**What you should do**
For each line of the data below that holds "describe", copy the line.

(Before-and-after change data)
──────
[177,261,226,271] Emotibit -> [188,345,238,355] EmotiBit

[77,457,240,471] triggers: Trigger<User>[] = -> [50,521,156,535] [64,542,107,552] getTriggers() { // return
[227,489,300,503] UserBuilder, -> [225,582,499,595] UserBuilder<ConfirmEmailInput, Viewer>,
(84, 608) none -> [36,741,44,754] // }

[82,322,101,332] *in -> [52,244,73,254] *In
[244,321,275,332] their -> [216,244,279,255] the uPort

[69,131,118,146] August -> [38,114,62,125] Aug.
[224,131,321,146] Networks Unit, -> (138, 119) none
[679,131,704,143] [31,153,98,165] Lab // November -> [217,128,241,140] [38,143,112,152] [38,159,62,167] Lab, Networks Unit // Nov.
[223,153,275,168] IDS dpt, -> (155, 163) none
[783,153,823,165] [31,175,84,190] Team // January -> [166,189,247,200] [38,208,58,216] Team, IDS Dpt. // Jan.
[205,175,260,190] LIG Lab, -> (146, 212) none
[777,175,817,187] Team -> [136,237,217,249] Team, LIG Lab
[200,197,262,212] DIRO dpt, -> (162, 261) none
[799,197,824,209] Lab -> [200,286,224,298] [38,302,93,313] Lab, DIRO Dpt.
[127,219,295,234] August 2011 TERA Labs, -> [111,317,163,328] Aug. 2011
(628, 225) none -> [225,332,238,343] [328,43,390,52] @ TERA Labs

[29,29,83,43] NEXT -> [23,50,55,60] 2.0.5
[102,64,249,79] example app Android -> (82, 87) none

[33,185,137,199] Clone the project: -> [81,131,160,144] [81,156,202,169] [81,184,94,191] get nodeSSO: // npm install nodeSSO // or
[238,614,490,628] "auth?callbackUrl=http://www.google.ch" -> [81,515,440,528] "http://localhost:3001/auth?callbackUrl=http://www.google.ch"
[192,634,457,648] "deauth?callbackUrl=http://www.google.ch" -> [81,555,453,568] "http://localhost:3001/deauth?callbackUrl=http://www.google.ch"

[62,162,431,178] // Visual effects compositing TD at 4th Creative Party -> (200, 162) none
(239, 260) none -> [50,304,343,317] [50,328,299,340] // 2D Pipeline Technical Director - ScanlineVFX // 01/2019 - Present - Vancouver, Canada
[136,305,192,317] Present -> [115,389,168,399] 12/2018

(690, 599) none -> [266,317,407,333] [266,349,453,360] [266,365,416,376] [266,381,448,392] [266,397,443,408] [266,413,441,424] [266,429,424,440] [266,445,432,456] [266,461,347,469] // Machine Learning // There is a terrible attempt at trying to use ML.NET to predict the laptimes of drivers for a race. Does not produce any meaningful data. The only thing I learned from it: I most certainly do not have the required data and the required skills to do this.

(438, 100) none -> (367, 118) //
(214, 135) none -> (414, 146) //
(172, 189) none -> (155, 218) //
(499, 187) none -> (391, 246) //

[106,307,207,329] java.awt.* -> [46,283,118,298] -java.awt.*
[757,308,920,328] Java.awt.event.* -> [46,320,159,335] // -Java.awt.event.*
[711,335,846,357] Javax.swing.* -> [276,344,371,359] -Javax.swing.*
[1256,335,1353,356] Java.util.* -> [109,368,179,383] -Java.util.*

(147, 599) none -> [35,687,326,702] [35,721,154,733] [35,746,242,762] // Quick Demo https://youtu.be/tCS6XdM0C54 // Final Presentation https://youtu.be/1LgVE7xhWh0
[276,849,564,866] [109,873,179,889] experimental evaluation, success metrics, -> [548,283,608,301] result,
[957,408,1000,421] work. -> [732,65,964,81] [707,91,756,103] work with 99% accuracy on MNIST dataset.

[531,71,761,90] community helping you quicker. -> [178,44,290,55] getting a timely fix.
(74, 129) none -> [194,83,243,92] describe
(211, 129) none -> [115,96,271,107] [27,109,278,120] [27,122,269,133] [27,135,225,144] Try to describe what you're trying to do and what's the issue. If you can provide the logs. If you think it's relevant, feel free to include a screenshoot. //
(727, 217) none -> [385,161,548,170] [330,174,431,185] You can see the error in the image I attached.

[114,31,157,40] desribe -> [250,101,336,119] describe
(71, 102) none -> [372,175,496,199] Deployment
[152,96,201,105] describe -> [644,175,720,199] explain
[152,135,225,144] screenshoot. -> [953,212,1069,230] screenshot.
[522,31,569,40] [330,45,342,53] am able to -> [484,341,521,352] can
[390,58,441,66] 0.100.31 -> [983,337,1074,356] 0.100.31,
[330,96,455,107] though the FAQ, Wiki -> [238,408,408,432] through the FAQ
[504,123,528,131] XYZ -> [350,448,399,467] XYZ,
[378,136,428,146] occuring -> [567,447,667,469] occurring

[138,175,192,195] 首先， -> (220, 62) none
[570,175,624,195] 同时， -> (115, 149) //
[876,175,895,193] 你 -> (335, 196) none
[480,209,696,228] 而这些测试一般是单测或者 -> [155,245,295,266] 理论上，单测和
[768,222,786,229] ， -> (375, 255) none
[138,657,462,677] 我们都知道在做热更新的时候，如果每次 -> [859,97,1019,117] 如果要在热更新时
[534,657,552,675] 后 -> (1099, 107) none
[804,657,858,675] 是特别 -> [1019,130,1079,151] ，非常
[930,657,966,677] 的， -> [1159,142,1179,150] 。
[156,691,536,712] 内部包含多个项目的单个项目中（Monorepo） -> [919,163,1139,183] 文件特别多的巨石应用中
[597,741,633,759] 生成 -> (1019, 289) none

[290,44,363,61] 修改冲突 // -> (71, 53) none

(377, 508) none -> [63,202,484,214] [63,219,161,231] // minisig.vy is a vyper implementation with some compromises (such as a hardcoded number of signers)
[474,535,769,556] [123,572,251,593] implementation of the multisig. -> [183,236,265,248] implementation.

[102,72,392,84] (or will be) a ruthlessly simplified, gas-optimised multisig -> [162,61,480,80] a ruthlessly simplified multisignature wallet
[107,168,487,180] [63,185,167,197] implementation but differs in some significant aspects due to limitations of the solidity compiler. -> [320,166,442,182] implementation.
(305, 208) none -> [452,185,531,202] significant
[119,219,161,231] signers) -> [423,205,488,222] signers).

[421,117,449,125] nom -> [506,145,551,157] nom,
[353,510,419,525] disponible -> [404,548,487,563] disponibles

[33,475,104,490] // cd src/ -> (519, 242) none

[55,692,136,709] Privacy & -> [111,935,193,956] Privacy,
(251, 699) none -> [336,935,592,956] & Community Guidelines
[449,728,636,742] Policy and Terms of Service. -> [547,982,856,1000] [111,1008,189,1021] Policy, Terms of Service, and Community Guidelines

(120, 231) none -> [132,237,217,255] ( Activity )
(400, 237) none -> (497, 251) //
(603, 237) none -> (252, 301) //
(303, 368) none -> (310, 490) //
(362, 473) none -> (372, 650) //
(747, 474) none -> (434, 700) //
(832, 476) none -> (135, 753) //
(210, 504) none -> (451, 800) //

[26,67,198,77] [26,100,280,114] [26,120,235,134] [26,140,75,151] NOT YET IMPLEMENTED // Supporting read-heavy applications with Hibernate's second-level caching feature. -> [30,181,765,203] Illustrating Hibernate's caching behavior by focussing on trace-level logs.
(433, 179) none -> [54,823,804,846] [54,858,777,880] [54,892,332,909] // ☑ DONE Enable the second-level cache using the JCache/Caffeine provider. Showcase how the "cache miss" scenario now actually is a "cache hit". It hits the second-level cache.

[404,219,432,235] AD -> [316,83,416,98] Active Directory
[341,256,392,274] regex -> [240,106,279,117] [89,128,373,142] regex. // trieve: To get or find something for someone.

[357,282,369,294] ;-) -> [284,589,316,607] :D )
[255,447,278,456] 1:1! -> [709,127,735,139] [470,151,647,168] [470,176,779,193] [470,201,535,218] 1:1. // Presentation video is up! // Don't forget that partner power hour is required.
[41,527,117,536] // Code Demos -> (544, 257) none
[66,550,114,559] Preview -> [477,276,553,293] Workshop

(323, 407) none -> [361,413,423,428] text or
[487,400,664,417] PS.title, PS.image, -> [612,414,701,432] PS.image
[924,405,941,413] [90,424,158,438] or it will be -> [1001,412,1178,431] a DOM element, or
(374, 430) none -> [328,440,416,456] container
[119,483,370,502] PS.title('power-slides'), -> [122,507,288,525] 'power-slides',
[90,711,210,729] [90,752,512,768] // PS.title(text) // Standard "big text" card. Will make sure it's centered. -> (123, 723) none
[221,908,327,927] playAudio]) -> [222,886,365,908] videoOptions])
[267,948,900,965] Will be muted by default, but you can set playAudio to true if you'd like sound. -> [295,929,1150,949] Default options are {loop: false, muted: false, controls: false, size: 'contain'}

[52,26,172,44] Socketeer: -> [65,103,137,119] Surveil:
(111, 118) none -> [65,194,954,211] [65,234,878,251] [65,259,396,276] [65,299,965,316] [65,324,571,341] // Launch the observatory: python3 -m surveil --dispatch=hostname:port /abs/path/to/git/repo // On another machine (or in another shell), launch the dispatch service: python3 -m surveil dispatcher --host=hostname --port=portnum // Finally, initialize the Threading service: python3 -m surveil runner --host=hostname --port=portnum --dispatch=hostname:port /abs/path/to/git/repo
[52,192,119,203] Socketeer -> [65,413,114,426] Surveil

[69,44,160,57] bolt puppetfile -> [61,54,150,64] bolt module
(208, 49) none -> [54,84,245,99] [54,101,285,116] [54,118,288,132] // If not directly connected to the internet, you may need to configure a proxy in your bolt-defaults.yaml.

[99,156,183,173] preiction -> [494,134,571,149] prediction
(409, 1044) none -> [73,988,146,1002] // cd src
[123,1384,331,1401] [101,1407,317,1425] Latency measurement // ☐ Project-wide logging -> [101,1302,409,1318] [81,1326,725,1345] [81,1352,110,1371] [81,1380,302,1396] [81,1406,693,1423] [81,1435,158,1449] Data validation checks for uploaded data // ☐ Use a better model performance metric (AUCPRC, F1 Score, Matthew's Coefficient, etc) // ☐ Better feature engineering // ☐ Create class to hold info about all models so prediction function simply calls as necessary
──────
**Solution**
(74, 129) none -> [194,83,243,92] describe
(211, 129) none -> [115,96,271,107] [27,109,278,120] [27,122,269,133] [27,135,225,144] Try to describe what you're trying to do and what's the issue. If you can provide the logs. If you think it's relevant, feel free to include a screenshoot. //
[114,31,157,40] desribe -> [250,101,336,119] describe
[152,96,201,105] describe -> [644,175,720,199] explain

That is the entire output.